Start of Exercise data

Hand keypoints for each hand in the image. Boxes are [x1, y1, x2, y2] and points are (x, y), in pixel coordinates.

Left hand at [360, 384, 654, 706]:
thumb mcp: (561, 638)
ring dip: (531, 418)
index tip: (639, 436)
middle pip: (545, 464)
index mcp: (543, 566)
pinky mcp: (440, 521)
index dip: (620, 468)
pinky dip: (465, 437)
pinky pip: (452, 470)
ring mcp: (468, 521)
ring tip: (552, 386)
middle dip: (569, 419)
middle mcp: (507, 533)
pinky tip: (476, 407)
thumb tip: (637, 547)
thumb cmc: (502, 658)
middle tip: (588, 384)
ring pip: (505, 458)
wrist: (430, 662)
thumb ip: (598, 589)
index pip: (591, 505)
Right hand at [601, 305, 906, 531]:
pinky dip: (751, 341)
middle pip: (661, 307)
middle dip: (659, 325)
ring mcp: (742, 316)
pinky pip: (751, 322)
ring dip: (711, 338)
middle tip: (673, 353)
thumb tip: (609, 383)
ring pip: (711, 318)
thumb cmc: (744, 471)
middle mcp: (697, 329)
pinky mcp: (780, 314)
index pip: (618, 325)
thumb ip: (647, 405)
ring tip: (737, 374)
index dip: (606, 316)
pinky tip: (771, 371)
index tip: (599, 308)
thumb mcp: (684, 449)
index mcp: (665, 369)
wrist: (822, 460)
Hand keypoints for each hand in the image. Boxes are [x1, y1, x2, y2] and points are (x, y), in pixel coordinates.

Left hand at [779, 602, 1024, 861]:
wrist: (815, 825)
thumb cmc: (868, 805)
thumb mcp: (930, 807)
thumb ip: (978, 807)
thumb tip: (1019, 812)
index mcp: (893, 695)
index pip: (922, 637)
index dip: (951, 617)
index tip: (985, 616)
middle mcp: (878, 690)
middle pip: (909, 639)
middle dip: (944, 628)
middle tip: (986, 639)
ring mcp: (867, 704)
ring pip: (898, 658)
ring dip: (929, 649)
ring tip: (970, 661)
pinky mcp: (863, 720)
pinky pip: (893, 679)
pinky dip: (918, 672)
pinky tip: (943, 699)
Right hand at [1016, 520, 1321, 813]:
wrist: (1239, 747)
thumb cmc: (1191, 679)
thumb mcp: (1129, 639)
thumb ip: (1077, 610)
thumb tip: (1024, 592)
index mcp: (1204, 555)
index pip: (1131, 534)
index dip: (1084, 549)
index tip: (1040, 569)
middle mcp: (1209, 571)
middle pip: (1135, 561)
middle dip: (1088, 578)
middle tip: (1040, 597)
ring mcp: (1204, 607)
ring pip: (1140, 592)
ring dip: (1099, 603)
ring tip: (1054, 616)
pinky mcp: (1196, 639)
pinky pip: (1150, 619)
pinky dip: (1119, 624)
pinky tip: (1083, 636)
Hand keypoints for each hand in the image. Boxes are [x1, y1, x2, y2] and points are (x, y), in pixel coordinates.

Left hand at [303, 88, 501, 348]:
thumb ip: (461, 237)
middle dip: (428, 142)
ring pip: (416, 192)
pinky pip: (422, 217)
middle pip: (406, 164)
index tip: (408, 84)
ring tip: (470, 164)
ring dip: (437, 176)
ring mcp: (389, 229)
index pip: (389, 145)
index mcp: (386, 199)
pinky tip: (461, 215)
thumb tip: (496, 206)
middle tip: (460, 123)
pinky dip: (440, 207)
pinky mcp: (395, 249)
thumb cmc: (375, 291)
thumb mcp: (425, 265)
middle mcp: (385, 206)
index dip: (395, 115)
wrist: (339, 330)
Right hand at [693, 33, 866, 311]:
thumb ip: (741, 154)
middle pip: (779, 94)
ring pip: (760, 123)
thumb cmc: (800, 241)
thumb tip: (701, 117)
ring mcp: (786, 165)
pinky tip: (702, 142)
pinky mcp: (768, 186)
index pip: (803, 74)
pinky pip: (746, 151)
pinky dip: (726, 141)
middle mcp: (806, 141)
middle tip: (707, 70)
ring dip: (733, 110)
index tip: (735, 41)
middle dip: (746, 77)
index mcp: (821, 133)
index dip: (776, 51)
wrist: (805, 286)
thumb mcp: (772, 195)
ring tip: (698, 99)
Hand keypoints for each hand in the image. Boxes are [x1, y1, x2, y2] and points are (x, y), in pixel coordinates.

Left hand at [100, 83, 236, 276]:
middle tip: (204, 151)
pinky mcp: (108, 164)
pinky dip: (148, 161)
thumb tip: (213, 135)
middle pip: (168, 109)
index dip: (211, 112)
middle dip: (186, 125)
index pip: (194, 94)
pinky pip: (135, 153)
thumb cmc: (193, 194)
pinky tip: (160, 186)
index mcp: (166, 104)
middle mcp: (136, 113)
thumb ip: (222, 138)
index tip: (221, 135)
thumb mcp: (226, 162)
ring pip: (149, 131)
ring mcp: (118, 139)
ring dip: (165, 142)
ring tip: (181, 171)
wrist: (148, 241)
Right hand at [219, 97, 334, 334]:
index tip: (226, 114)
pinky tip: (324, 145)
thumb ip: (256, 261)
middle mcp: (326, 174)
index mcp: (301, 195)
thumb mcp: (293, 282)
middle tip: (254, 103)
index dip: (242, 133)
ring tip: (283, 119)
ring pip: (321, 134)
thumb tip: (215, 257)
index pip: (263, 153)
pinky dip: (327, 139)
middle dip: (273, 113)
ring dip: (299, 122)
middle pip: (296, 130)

End of Exercise data

* **Requirement**
Copy out all of the records above with nothing altered.

* **Answer box**
Hand keypoints for each hand in the image. Boxes are [x1, y1, x2, y2] and points are (x, y), in pixel coordinates.

Left hand at [360, 384, 654, 706]:
thumb mcp: (561, 638)
ring dip: (531, 418)
index tip: (639, 436)
middle pip: (545, 464)
index mcp: (543, 566)
pinky mcp: (440, 521)
index dip: (620, 468)
pinky dip: (465, 437)
pinky pip: (452, 470)
ring mcp: (468, 521)
ring tip: (552, 386)
middle dip: (569, 419)
middle mcp: (507, 533)
pinky tip: (476, 407)
thumb tip: (637, 547)
thumb cmc: (502, 658)
middle tip: (588, 384)
ring pip: (505, 458)
wrist: (430, 662)
thumb ip: (598, 589)
index pip: (591, 505)
Right hand at [601, 305, 906, 531]:
pinky dip: (751, 341)
middle pip: (661, 307)
middle dip: (659, 325)
ring mcp: (742, 316)
pinky pip: (751, 322)
ring dip: (711, 338)
middle tip: (673, 353)
thumb tip: (609, 383)
ring pip: (711, 318)
thumb cmc: (744, 471)
middle mcp: (697, 329)
pinky mcp: (780, 314)
index pip: (618, 325)
thumb ip: (647, 405)
ring tip: (737, 374)
index dip: (606, 316)
pinky tip: (771, 371)
index tip: (599, 308)
thumb mcp: (684, 449)
index mcp: (665, 369)
wrist: (822, 460)
Hand keypoints for each hand in the image. Boxes are [x1, y1, x2, y2] and points are (x, y), in pixel coordinates.

Left hand at [779, 602, 1024, 861]:
wrist: (815, 825)
thumb cmc: (868, 805)
thumb mcp: (930, 807)
thumb ip: (978, 807)
thumb tip: (1019, 812)
index mcp: (893, 695)
index pip: (922, 637)
index dip: (951, 617)
index tip: (985, 616)
middle mcp: (878, 690)
middle pip: (909, 639)
middle dip: (944, 628)
middle tip: (986, 639)
ring mcp: (867, 704)
ring pip: (898, 658)
ring dip: (929, 649)
ring tip: (970, 661)
pinky mcp: (863, 720)
pinky pip: (893, 679)
pinky dip: (918, 672)
pinky tip: (943, 699)
Right hand at [1016, 520, 1321, 813]:
wrist: (1239, 747)
thumb cmc: (1191, 679)
thumb mcp: (1129, 639)
thumb ip: (1077, 610)
thumb tip: (1024, 592)
index mcp: (1204, 555)
index pip: (1131, 534)
index dip: (1084, 549)
index tip: (1040, 569)
middle mcp: (1209, 571)
middle pip: (1135, 561)
middle dip: (1088, 578)
middle tip: (1040, 597)
ring mcp: (1204, 607)
ring pip: (1140, 592)
ring dip: (1099, 603)
ring tip: (1054, 616)
pinky mcp: (1196, 639)
pinky pip: (1150, 619)
pinky dip: (1119, 624)
pinky tip: (1083, 636)
Hand keypoints for each hand in the image. Boxes are [x1, y1, x2, y2] and points are (x, y), in pixel coordinates.

Left hand at [303, 88, 501, 348]:
thumb ip: (461, 237)
middle dip: (428, 142)
ring pip: (416, 192)
pinky pip: (422, 217)
middle pip: (406, 164)
index tip: (408, 84)
ring tip: (470, 164)
ring dip: (437, 176)
ring mcp: (389, 229)
index pip: (389, 145)
index mcp: (386, 199)
pinky tip: (461, 215)
thumb tip: (496, 206)
middle tip: (460, 123)
pinky dip: (440, 207)
pinky mcp: (395, 249)
thumb cmc: (375, 291)
thumb mcp: (425, 265)
middle mcp: (385, 206)
index dip: (395, 115)
wrist: (339, 330)
Right hand at [693, 33, 866, 311]:
thumb ip: (741, 154)
middle pip: (779, 94)
ring pip: (760, 123)
thumb cmc: (800, 241)
thumb tip: (701, 117)
ring mcp: (786, 165)
pinky tip: (702, 142)
pinky mcp: (768, 186)
index pip: (803, 74)
pinky pip: (746, 151)
pinky dip: (726, 141)
middle mcp: (806, 141)
middle tip: (707, 70)
ring dip: (733, 110)
index tip: (735, 41)
middle dip: (746, 77)
index mcp: (821, 133)
index dip: (776, 51)
wrist: (805, 286)
thumb mcp: (772, 195)
ring tip: (698, 99)
Hand keypoints for each hand in the image. Boxes are [x1, y1, x2, y2] and points are (x, y), in pixel coordinates.

Left hand at [100, 83, 236, 276]:
middle tip: (204, 151)
pinky mcp: (108, 164)
pinky dip: (148, 161)
thumb tip: (213, 135)
middle pip: (168, 109)
index dip: (211, 112)
middle dip: (186, 125)
index pip: (194, 94)
pinky pip: (135, 153)
thumb cmc: (193, 194)
pinky tip: (160, 186)
index mcp: (166, 104)
middle mcp: (136, 113)
thumb ip: (222, 138)
index tip: (221, 135)
thumb mcp: (226, 162)
ring pip: (149, 131)
ring mcp: (118, 139)
ring dip: (165, 142)
ring tip: (181, 171)
wrist: (148, 241)
Right hand at [219, 97, 334, 334]:
index tip: (226, 114)
pinky tip: (324, 145)
thumb ip: (256, 261)
middle mcp: (326, 174)
index mcp: (301, 195)
thumb mcp: (293, 282)
middle tip: (254, 103)
index dip: (242, 133)
ring tip: (283, 119)
ring pip: (321, 134)
thumb tip: (215, 257)
index pip: (263, 153)
pinky dip: (327, 139)
middle dip: (273, 113)
ring dip: (299, 122)
middle pip: (296, 130)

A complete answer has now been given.